Die Feststellungen zu seinen Familienverhältnissen, seinem Gesundheitszustand und seiner Erwerbsfähigkeit ergeben sich aus seinen diesbezüglich glaubhaften Angaben im Verfahren, sein Gesundheitszustand überdies aus seiner Haftfähigkeit.
Der Umstand, dass der Beschwerdeführer in Österreich - abgesehen von seiner Meldung in einem Polizeianhaltezentrum während seiner Anhaltung in Schubhaft - zu keinem Zeitpunkt aufrecht gemeldet war, ergibt sich aus einer Abfrage im zentralen Melderegister der Republik.
Die Feststellung, dass der Beschwerdeführer in Österreich über keine nahen Angehörigen verfügt, ergibt sich aus seinen Angaben im Verfahren. So behauptete er vor der belangten Behörde am 21.04.2020 zwei Cousins, eine Cousine und einen Onkel in Österreich zu haben, wobei er seit seiner Einreise am 12.01.2020 bei seinem Cousin "I.N., 1983 geb.", wohnhaft in "Wien 17., Adresse unbekannt" genächtigt habe. Diesbezüglich ist festzuhalten, dass keine Person mit den seitens des Beschwerdeführers genannten Daten im zentralen Melderegister der Republik Österreich aufscheint (es konnte lediglich eine im Jahr 1981 geborene Person mit dem Namen I.N., wohnhaft in 1160 Wien, gefunden werden). Ungeachtet dessen wurde weder im Administrativ- noch im Beschwerdeverfahren seitens des Beschwerdeführers ein finanzielles oder anderweitig geartetes Abhängigkeitsverhältnis oder ein Naheverhältnis von maßgeblicher Intensität zu etwaigen Angehörigen in Österreich vorgebracht und vermag daran auch die unsubstantiierte und nicht zu verifizierende Behauptung im Beschwerdeschriftsatz, wonach der Beschwerdeführer seine Angehörigen in Österreich "regelmäßig" "im Zuge seiner dienstlich bedingten Reisen in die Niederlande" besuchen würde, selbst bei hypothetischer Wahrunterstellung nichts zu ändern.

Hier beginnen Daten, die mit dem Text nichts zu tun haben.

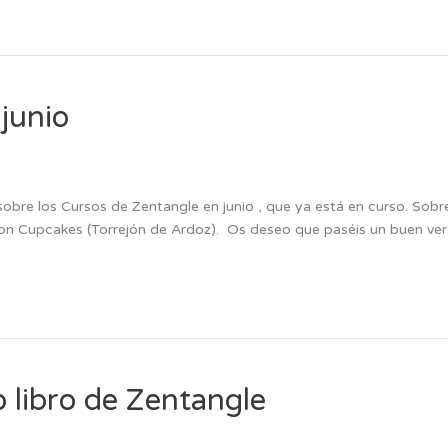
junio
obre los Cursos de Zentangle en junio , que ya está en curso. So
on Cupcakes (Torrejón de Ardoz). Os deseo que paséis un buen ver
 libro de Zentangle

Aufgrund des erhobenen Sachverhaltes kann ausgeschlossen werden, dass der Beschwerdeführer in Österreich ein iSd Art. 8 EMRK geschütztes Familienleben führt.
Der Umstand, dass der Beschwerdeführer in Österreich zu keinem Zeitpunkt einer legalen Erwerbstätigkeit nachging, ergibt sich aus einer Abfrage im Hauptverband der österreichischen Sozialversicherungsträger.

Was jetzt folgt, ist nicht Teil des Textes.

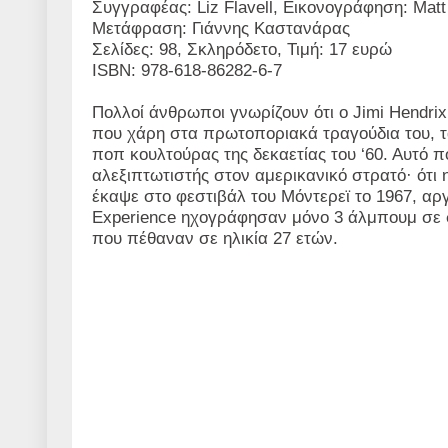
Συγγραφέας: Liz Flavell, Εικονογράφηση: Matt
Μετάφραση: Γιάννης Καστανάρας
Σελίδες: 98, Σκληρόδετο, Τιμή: 17 ευρώ
ISBN: 978-618-86282-6-7
Πολλοί άνθρωποι γνωρίζουν ότι ο
Jimi
Hendrix
που χάρη στα πρωτοποριακά τραγούδια του, τα
ποπ κουλτούρας της δεκαετίας του ‘60. Αυτό πο
αλεξιπτωτιστής στον αμερικανικό στρατό· ότι 
έκαψε στο φεστιβάλ του Μόντερεϊ το 1967, αρ
Experience
ηχογράφησαν μόνο 3 άλμπουμ σε στο
που πέθαναν σε ηλικία 27 ετών.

Die rechtskräftige, strafgerichtliche Verurteilung des Beschwerdeführers entspricht dem Amtswissen des Bundesverwaltungsgerichtes durch Einsichtnahme in das Strafregister der Republik Österreich. Die Umstände hinsichtlich der seiner Verurteilung zugrundeliegenden strafbaren Handlungen sowie die Strafbemessungsgründe ergeben sich aus der im Akt enthaltenen Urteilsausfertigung des Landesgerichts XXXXzur Zl. XXXX.

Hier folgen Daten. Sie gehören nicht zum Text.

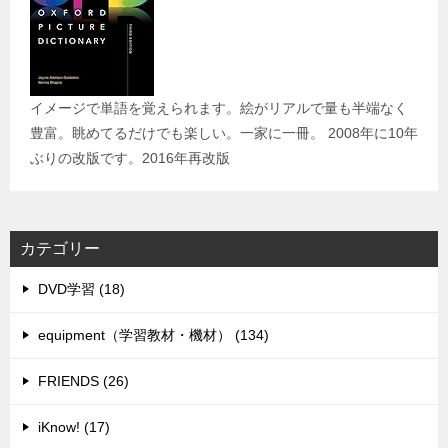
イメージで単語を覚えられます。絵がリアルで量も半端なく
豊富。眺めてるだけでも楽しい。一家に一冊。 2008年に10年
ぶりの改版です。2016年再改版
カテゴリー
DVD学習 (18)
equipment（学習教材・機材） (134)
FRIENDS (26)
iKnow! (17)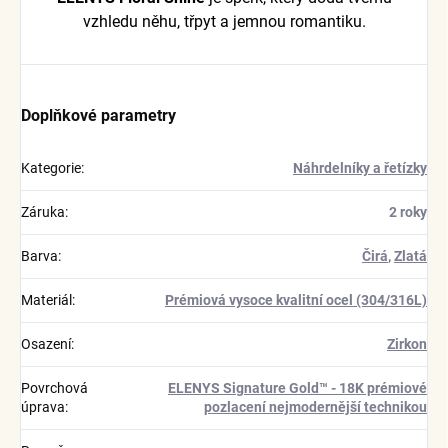
vzhledu něhu, třpyt a jemnou romantiku.
Doplňkové parametry
Kategorie
:
Náhrdelníky a řetízky
Záruka
:
2 roky
Barva
:
Čirá
,
Zlatá
Materiál
:
Prémiová vysoce kvalitní ocel (304/316L)
Osazení
:
Zirkon
Povrchová
ELENYS Signature Gold™ - 18K prémiové
úprava
:
pozlacení nejmodernější technikou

3. Rechtliche Beurteilung:
Zu A)
3.1. Zum Aufenthaltsverbot (Spruchpunkt I. des angefochtenen Bescheides):
Gegen den Beschwerdeführer wurde gemäß § 67 Fremdenpolizeigesetz 2005 (FPG) ein Aufenthaltsverbot erlassen.
§ 67 FPG lautet:
"(1) Die Erlassung eines Aufenthaltsverbotes gegen unionsrechtlich aufenthaltsberechtigte EWR-Bürger, Schweizer Bürger oder begünstigte Drittstaatsangehörige ist zulässig, wenn auf Grund ihres persönlichen Verhaltens die öffentliche Ordnung oder Sicherheit gefährdet ist. Das persönliche Verhalten muss eine tatsächliche, gegenwärtige und erhebliche Gefahr darstellen, die ein Grundinteresse der Gesellschaft berührt. Strafrechtliche Verurteilungen allein können nicht ohne weiteres diese Maßnahmen begründen. Vom Einzelfall losgelöste oder auf Generalprävention verweisende Begründungen sind nicht zulässig. Die Erlassung eines Aufenthaltsverbotes gegen EWR-Bürger, Schweizer Bürger oder begünstigte Drittstaatsangehörige, die ihren Aufenthalt seit zehn Jahren im Bundesgebiet hatten, ist dann zulässig, wenn aufgrund des persönlichen Verhaltens des Fremden davon ausgegangen werden kann, dass die öffentliche Sicherheit der Republik Österreich durch seinen Verbleib im Bundesgebiet nachhaltig und maßgeblich gefährdet würde. Dasselbe gilt für Minderjährige, es sei denn, das Aufenthaltsverbot wäre zum Wohl des Kindes notwendig, wie es im Übereinkommen der Vereinten Nationen vom 20. November 1989 über die Rechte des Kindes vorgesehen ist.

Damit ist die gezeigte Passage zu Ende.